Equipment makers have responded to the needs of athletes by working diligently to improve the protective nature of sporting equipment. Plastic helmets began to replace leather ones in the NFL in 1940. Modern facemasks were developed in 1955.6 In the 1970s, manufacturers included air-filled cushions in helmets to lessen the impact.

“Despite improvements in technology and equipment and modifications to rules in the game on both the pro and amateur level, there’s just a rougher style of play now than in the past,” Levine says of American football.

This rougher style of play is raising concerns among medical professionals, especially when it comes to concussions. The Center for Disease Control estimates that between 1.6 million and 3.8 million Americans suffer sports-related concussions every year.7 A growing number of football players have been diagnosed with chronic traumatic encephalopathy (CTE), a degenerative disease typically caused by multiple hits to the head.

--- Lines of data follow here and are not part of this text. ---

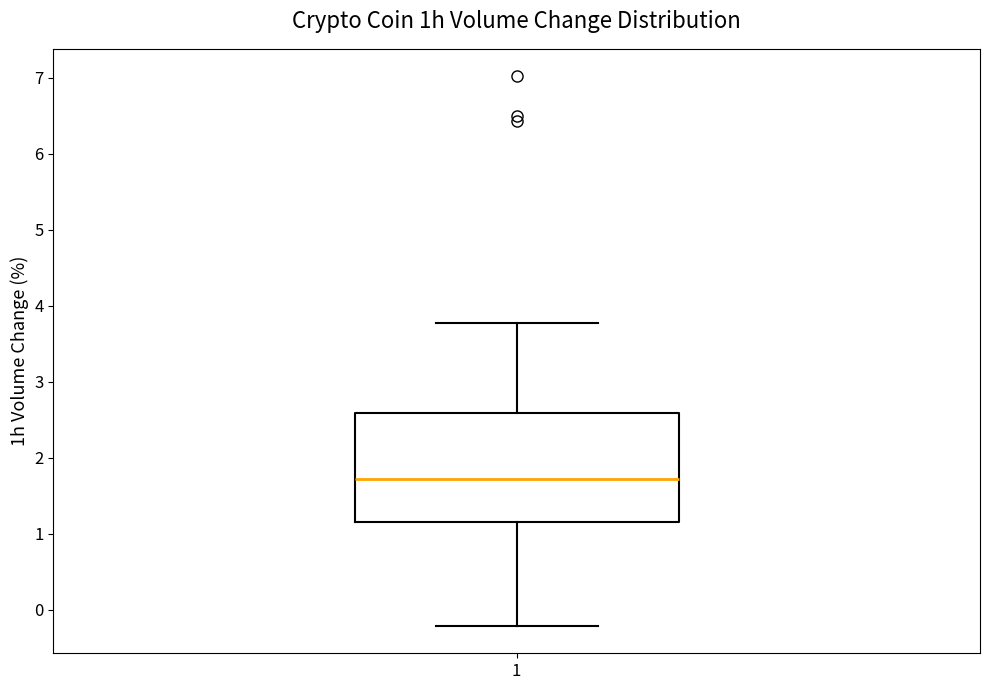

Read this box plot against the y-axis: the position of the median line, the range covered by the box, and the ends of both whiskers. The values are not printed on the chart, so give them approximately, as read against the axis.

median 1.7, box 1.2 to 2.6, whiskers -0.2 to 3.8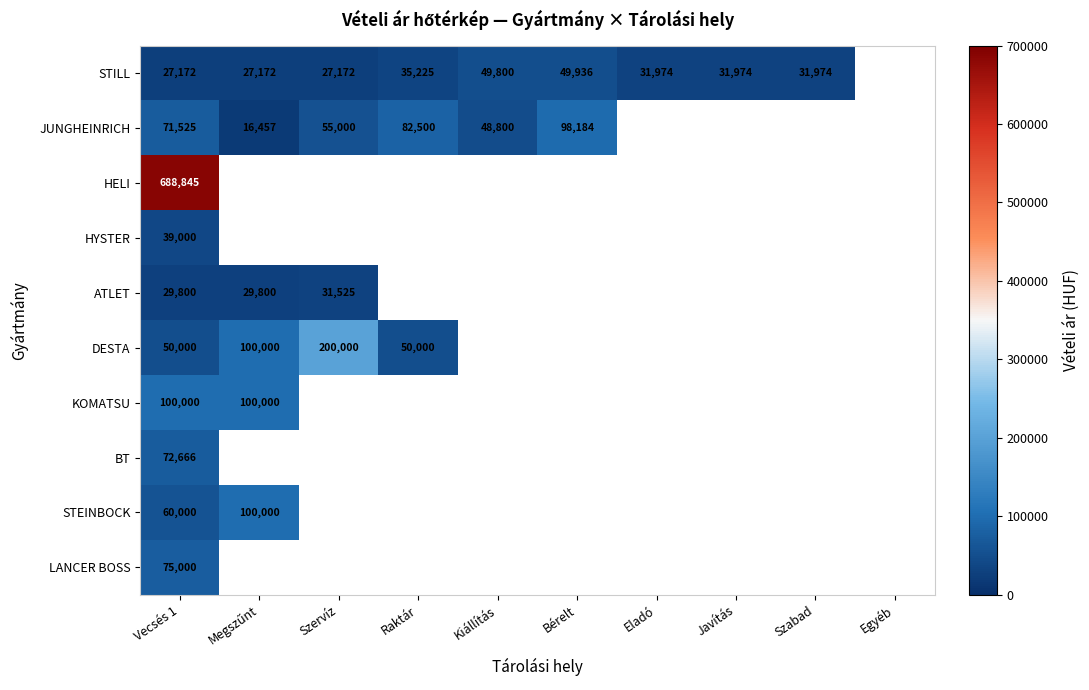

What is the highest value of the BT series?

72666.0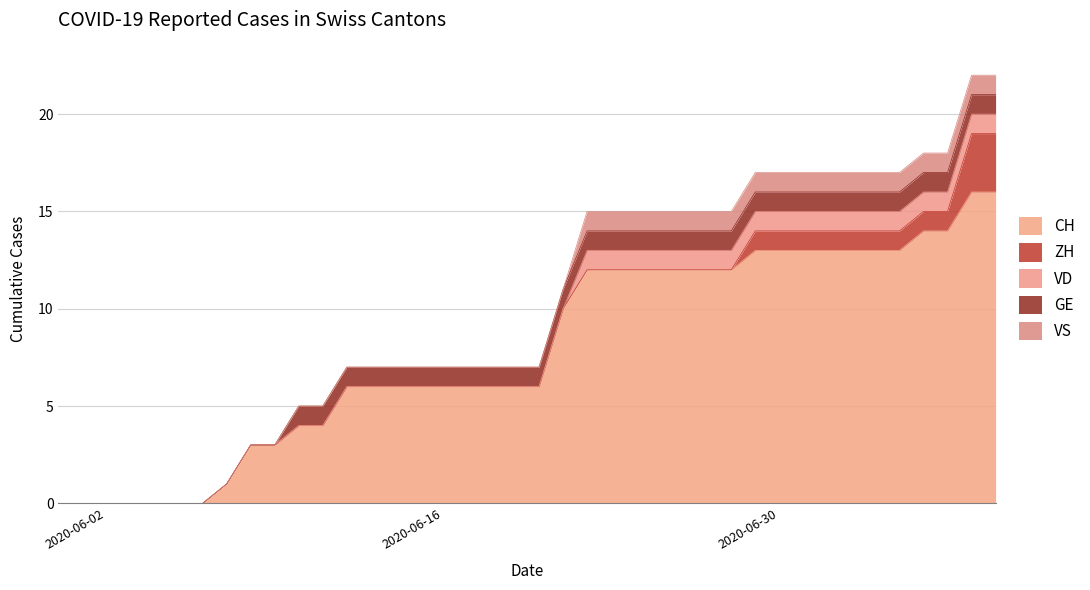

What is the greatest value displayed?

16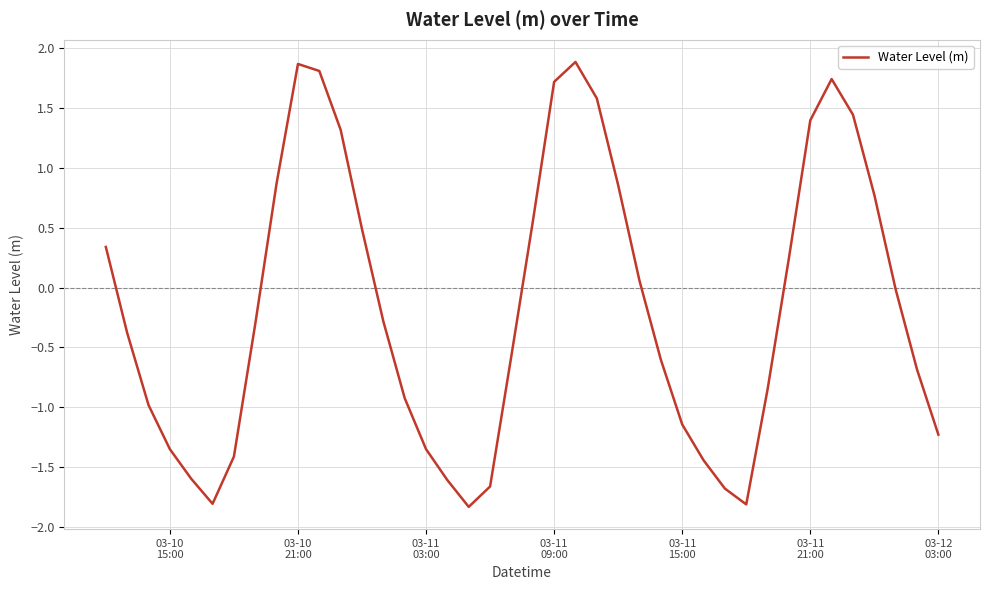

What is the greatest value displayed?

1.9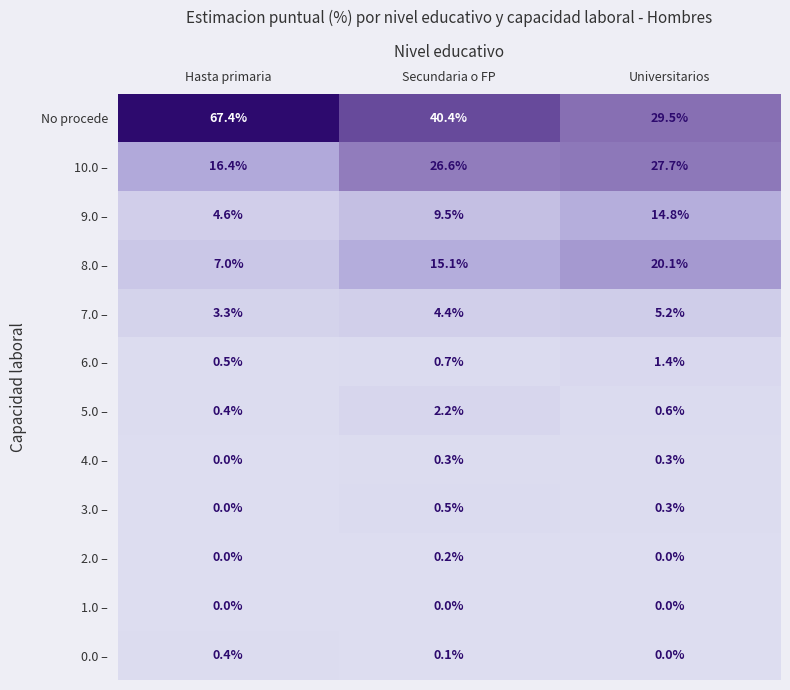

At Secundaria o FP, list the series in order from largest to smallest.

No procede, 10.0 –, 8.0 –, 9.0 –, 7.0 –, 5.0 –, 6.0 –, 3.0 –, 4.0 –, 2.0 –, 0.0 –, 1.0 –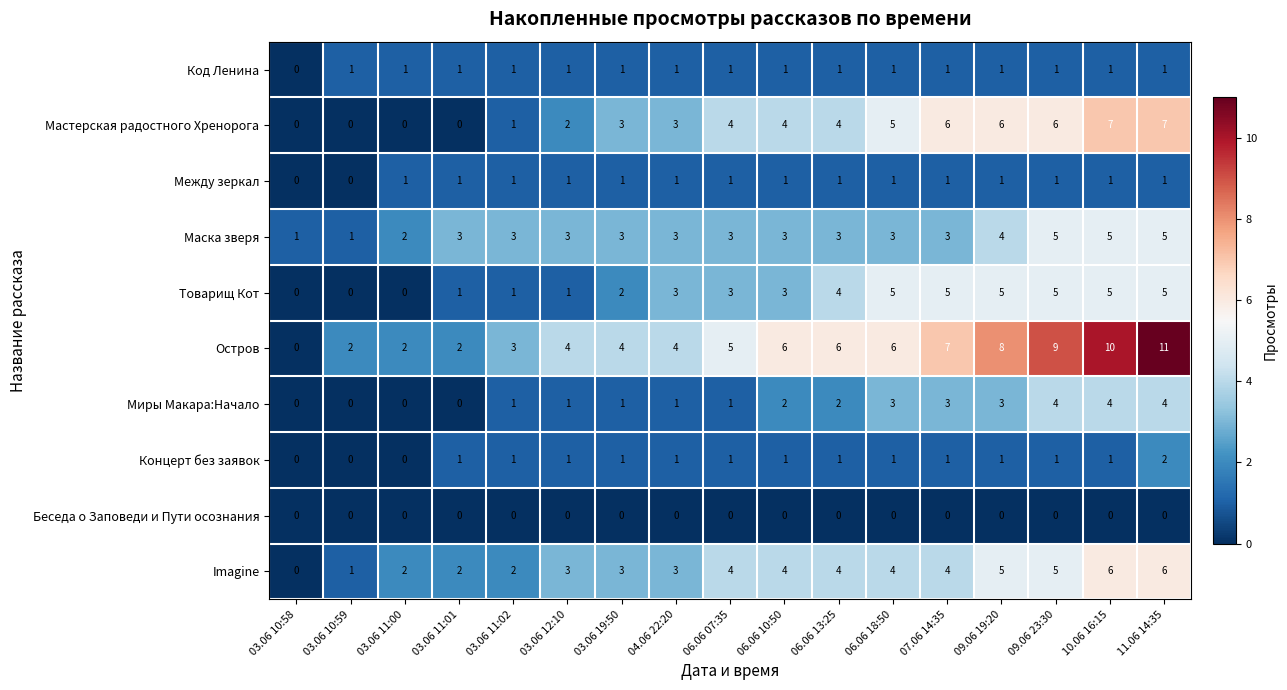

At which category is the sum across all series the highest?

11.06 14:35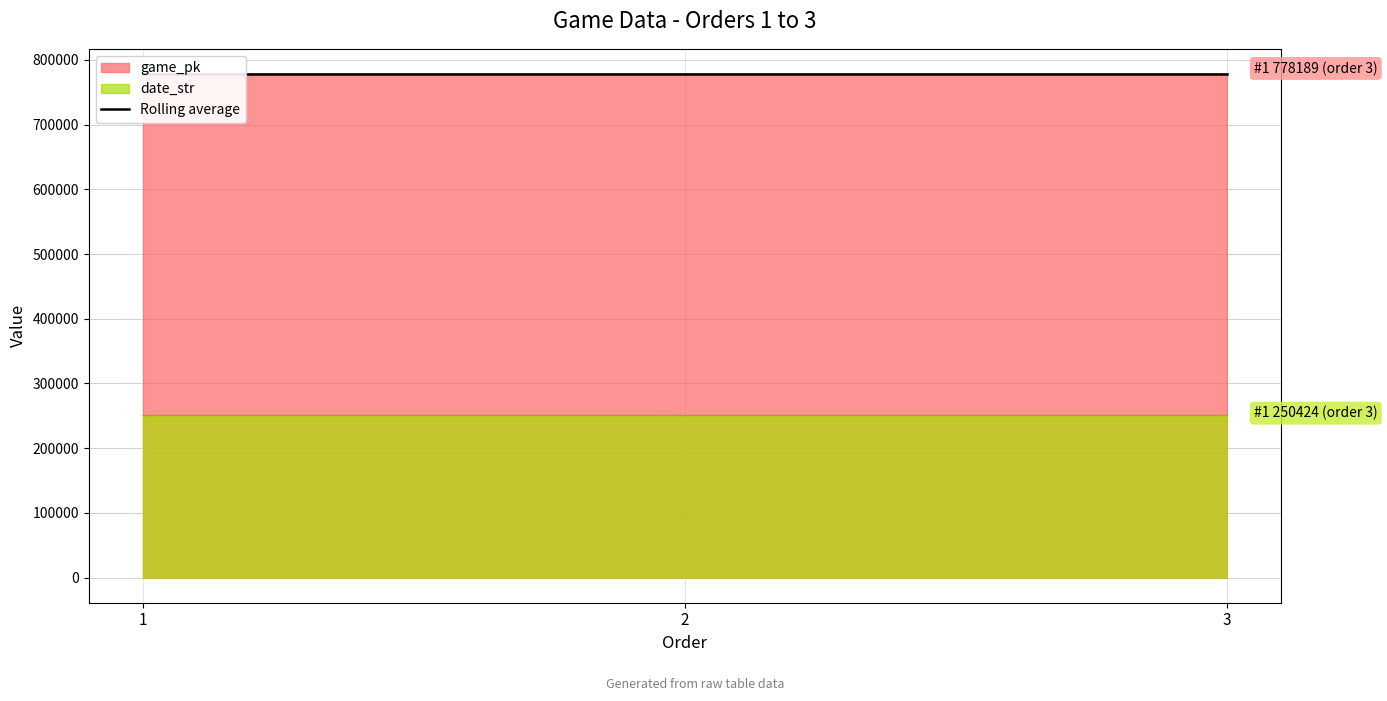

Reading left to right, what are all the values shown in this chart?

game_pk: 778165	778178	778189
date_str: 250426	250425	250424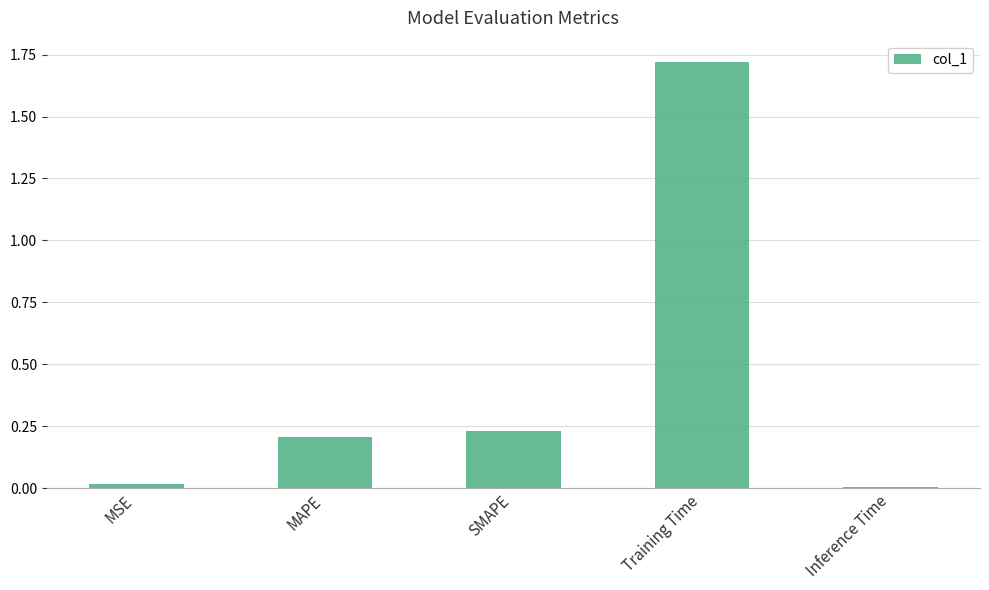

What is the change in value from MAPE to Inference Time?

-0.2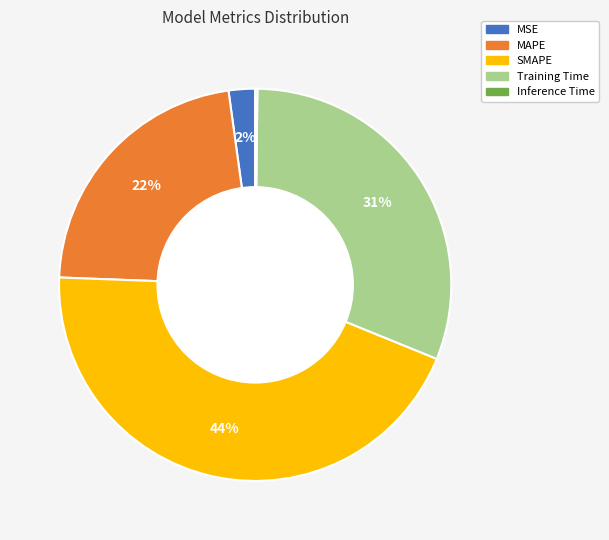

To the nearest percent, what is the average slice percentage?

20%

As quickly as equipment manufacturers make an advancement, the size and speed of athletes, as well as greater insight on what causes injuries, pushes them to do more. For example, the University of Michigan is prototyping a shock-absorbing football helmet, which has different layers of polycarbonate and flexible plastic that dissipate the energy after a player is hit — something current helmets can’t do.8

Manufacturers are also upgrading their gear with military-grade materials that are light enough and agile enough to not affect performance on the field. Major league baseball players have used DuPont™ Kevlar® padding inserts in their caps and Kevlar®-coated cups — the same material that protects police officers and soldiers from bullets.9,10

Olympic hockey players have worn Kevlar® socks to protect against being spiked by cleats and extreme sports athletes have sported a variety of Kevlar® gear to let them soar higher and farther than ever before.11

According to The Future of Sports, a study put together by a brain trust of futurists, sportswriters and other experts, robotic exoskeletons will be implemented in the future because of their incredible enhancement of athlete protection.12

And, if current trends continue, athletes in 2040 will likely be strong enough and fast enough to be nearly superheroes by current standards. Innovation in sporting gear will be more important than ever.